__WHAT YOU HAVE TO DO__. Please write out the listing exactly, leaving each picture out.

__SUPPLIED DATA__.
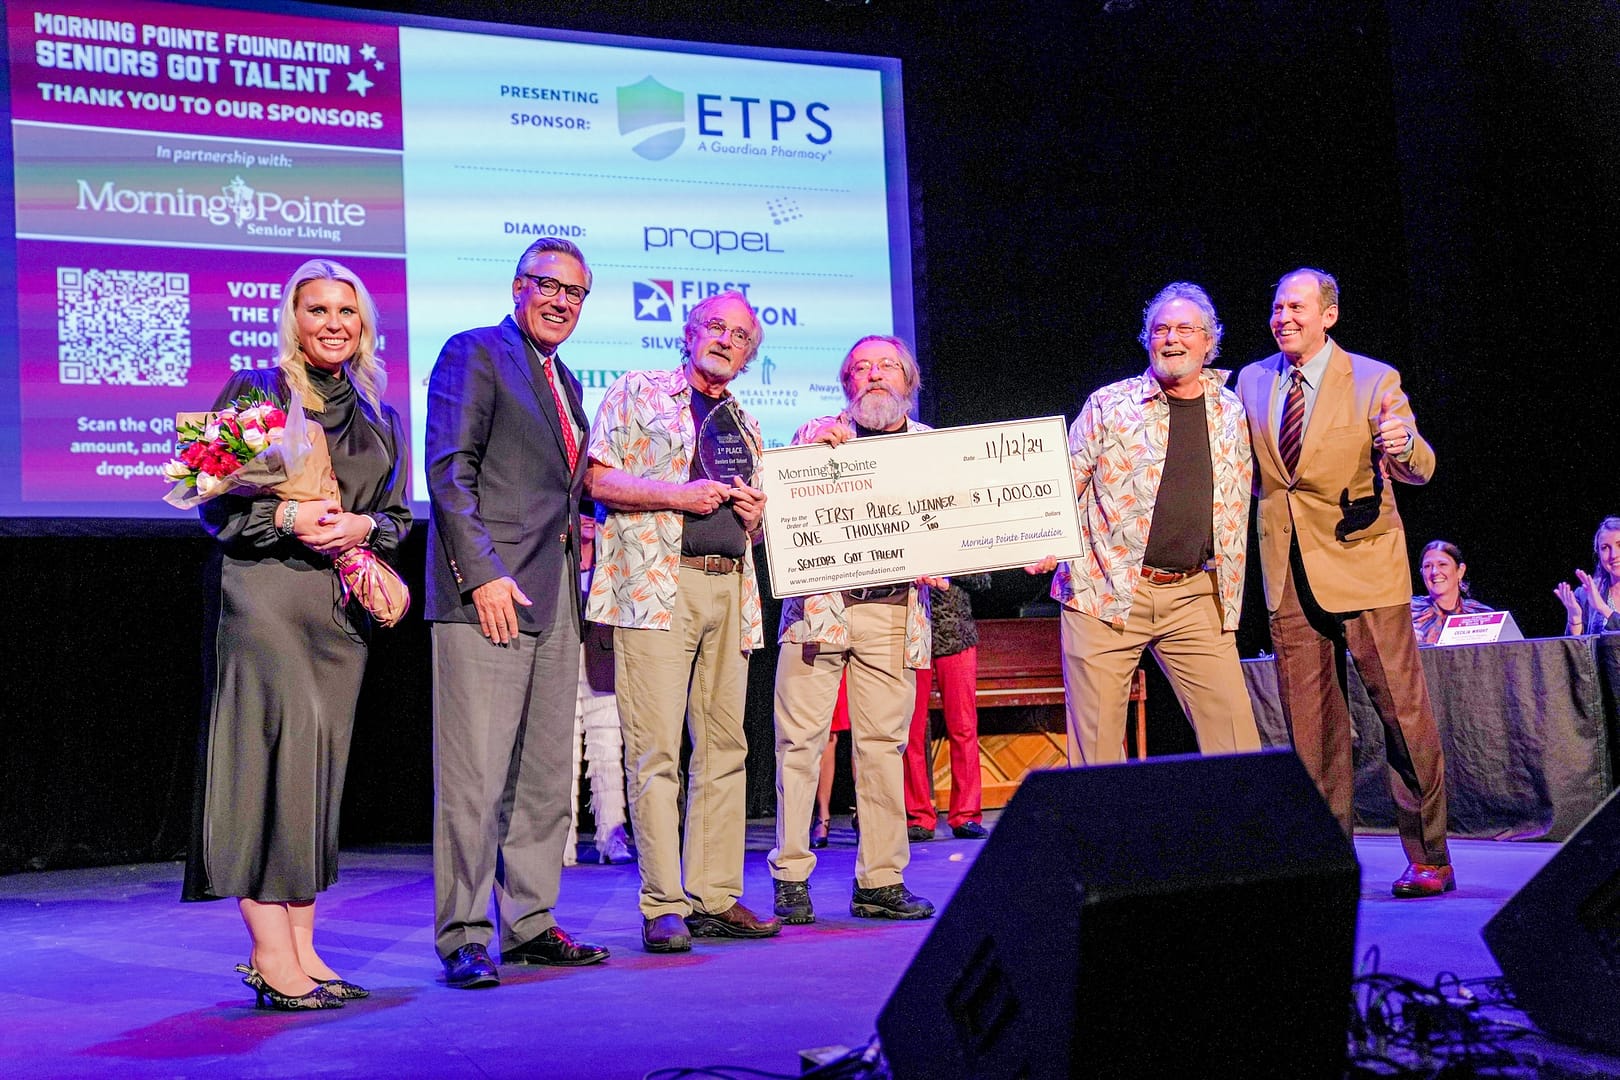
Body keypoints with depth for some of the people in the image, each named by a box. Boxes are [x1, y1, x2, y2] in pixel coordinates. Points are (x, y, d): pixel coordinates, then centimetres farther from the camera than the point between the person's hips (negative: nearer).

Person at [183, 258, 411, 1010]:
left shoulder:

__SOLUTION FOR THIS PROBLEM__.
Body keypoints with depth for some of the people in the image, each named by a box. Boxes are [x1, y1, x2, y2] in pixel coordinates. Points are (x, y, d): pixel coordinates, then centimetres farther from the camera than the point between the person's hips (negative: nearer).

Person at [183, 258, 411, 1010]:
left shoulder:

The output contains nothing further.